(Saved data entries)
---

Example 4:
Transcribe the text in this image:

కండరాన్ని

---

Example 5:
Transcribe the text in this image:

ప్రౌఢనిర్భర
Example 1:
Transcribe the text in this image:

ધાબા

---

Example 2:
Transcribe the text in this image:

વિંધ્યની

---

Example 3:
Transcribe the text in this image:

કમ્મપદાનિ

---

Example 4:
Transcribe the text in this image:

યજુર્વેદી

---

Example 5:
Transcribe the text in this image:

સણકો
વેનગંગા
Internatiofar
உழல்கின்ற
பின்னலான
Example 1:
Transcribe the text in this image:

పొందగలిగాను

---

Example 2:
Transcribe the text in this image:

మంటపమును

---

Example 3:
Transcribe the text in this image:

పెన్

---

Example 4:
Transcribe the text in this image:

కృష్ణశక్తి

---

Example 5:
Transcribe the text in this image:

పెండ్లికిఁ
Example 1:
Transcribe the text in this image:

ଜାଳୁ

● Assigned task
Could you transcribe all of the entries exactly, leaving nothing out?

● Solution
---

Example 4:
Transcribe the text in this image:

కండరాన్ని

---

Example 5:
Transcribe the text in this image:

ప్రౌఢనిర్భర
Example 1:
Transcribe the text in this image:

ધાબા

---

Example 2:
Transcribe the text in this image:

વિંધ્યની

---

Example 3:
Transcribe the text in this image:

કમ્મપદાનિ

---

Example 4:
Transcribe the text in this image:

યજુર્વેદી

---

Example 5:
Transcribe the text in this image:

સણકો
વેનગંગા
Internatiofar
உழல்கின்ற
பின்னலான
Example 1:
Transcribe the text in this image:

పొందగలిగాను

---

Example 2:
Transcribe the text in this image:

మంటపమును

---

Example 3:
Transcribe the text in this image:

పెన్

---

Example 4:
Transcribe the text in this image:

కృష్ణశక్తి

---

Example 5:
Transcribe the text in this image:

పెండ్లికిఁ
Example 1:
Transcribe the text in this image:

ଜାଳୁ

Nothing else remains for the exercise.